JP2007090500A - Tape polishing apparatus - Google Patents

Abstract

<P>PROBLEM TO BE SOLVED: To provide a tape polishing apparatus capable of accurately polishing. <P>SOLUTION: The tape polishing apparatus employs a polishing head 16 having a base area A<SB>total</SB>larger than a size of a protrusion defect 12 of a rib 11. Further, pressing force F (=P<SB>total</SB>×A<SB>total</SB>) applied by a compression spring 17 is predetermined such that pressing force P<SB>total</SB>per unit area when the entire bottom of the head 16 is pressed against the rib 11 is smaller than the minimum pressing pressure value P<SB>min</SB>with which the defect 12 and a material of the rib 11 can be polished. Thus, the rib 11 is prevented from being polished below a normal top surface 11a. <P>COPYRIGHT: (C)2007,JPO&INPIT

Description

  The present invention relates to a tape polishing apparatus, and more particularly to a tape polishing apparatus that polishes and corrects a protrusion defect portion of a fine pattern formed on a substrate.

  FIG. 8 is a perspective view showing the configuration of the rear glass substrate 101 of the plasma display. The plasma display is composed of two opposing glass substrates (a front glass substrate and a back glass substrate). Referring to FIG. 8, on the rear glass substrate 101 of the plasma display, ribs (fine patterns) 102 having a height of about 150 μm and a width of about 60 to 100 μm are formed at a pitch of several hundreds of μm. In the manufacturing process of the plasma display, a protrusion defect may occur in the rib 102.

  FIG. 9 is a perspective view showing the protrusion defect portion 103 of the rib 102. Referring to FIG. 9, there is a protrusion defect portion 103 that is raised from the normal top surface 102 a of the rib 102. If the rib 102 has the protrusion defect portion 103 as described above, a gap may be formed when the front glass substrate and the rear glass substrate are bonded to each other, or the protrusion defect portion 103 may be crushed to cause a defect. In order to improve the yield, before bonding the glass substrates, it is necessary to scrape and correct the protrusion defect portion 103 to the same height as the normal top surface 102a.

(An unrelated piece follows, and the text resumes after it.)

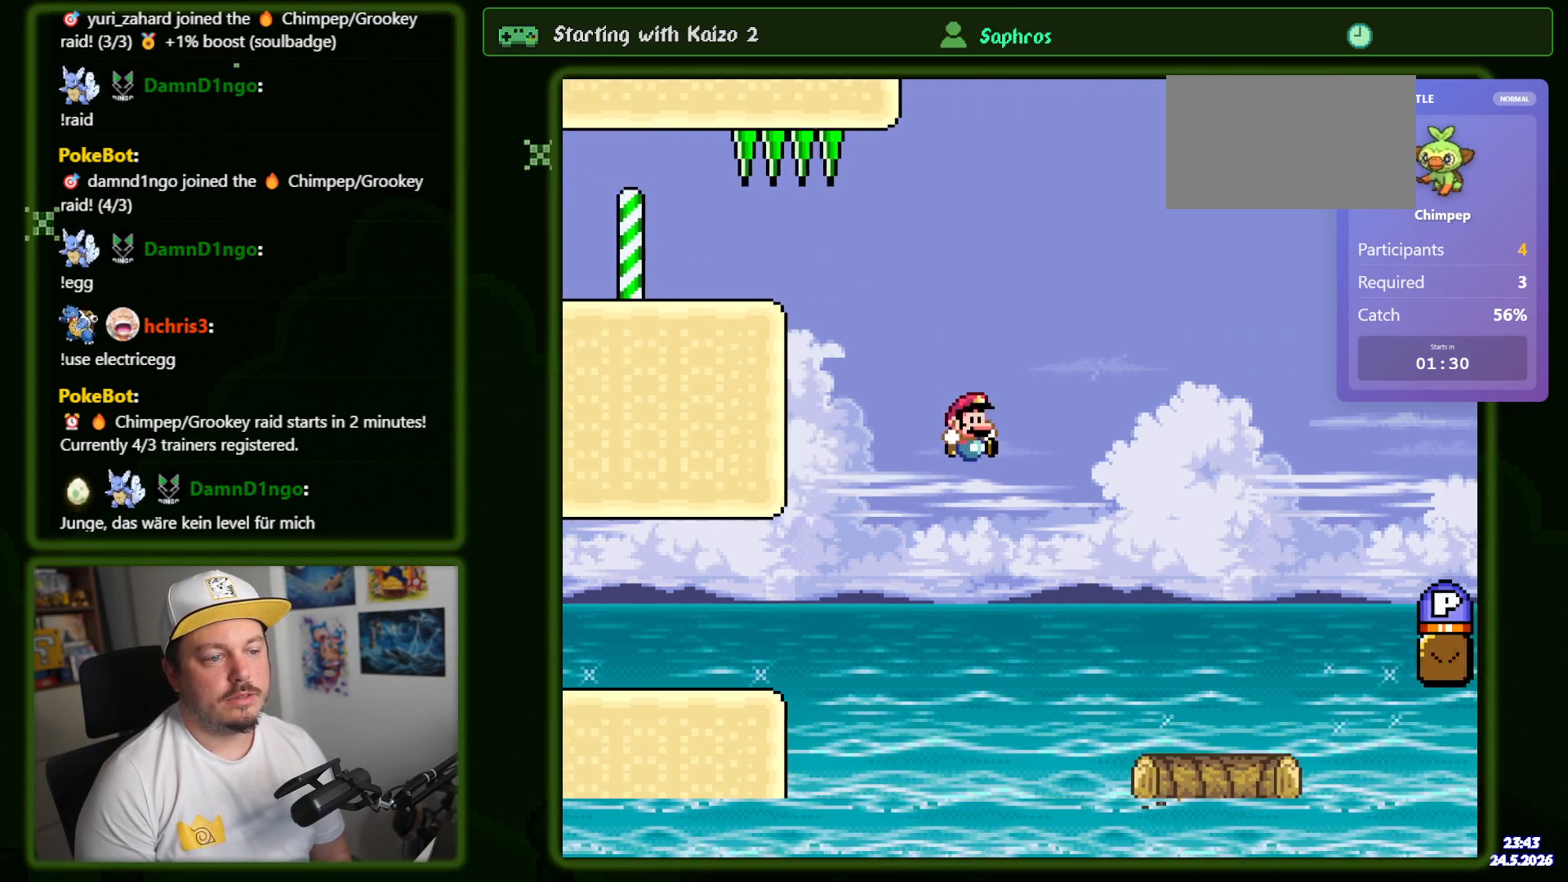
{"dt_ms": 500, "buttons": ["Y", "DPAD_RIGHT"], "events": []}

  Conventionally, as a method of correcting a projection defect portion generated in a manufacturing process of a flat panel display such as a plasma display, a laser processing method in which the projection defect portion is removed by irradiating a laser beam, and the projection defect portion is removed with a grindstone or a knife. There are a machining method for shaving, a tape polishing method for polishing a projection defect portion with an abrasive tape, and the like.

For example, the following Patent Document 1 discloses a foreign material correcting apparatus capable of measuring a distance to a color filter surface in a state where a polishing tape is in contact with a polishing head and correcting the thickness of the polishing tape with high accuracy. Is disclosed.
JP-A-9-234660

  However, it is difficult to perform high-precision processing by the laser processing method. In the machining method, the vibration of the pedestal on which the substrate is mounted affects the machining accuracy. Furthermore, the life of tools (grinding stones, blades) becomes a problem, and it takes time to change tools.

  The tape polishing method can be processed with relatively high accuracy. However, there is a problem that it is necessary to accurately measure the distance from the polishing head to the substrate, and the accuracy of the measurement affects the processing accuracy.

  Therefore, a main object of the present invention is to provide a tape polishing apparatus capable of performing polishing with high accuracy.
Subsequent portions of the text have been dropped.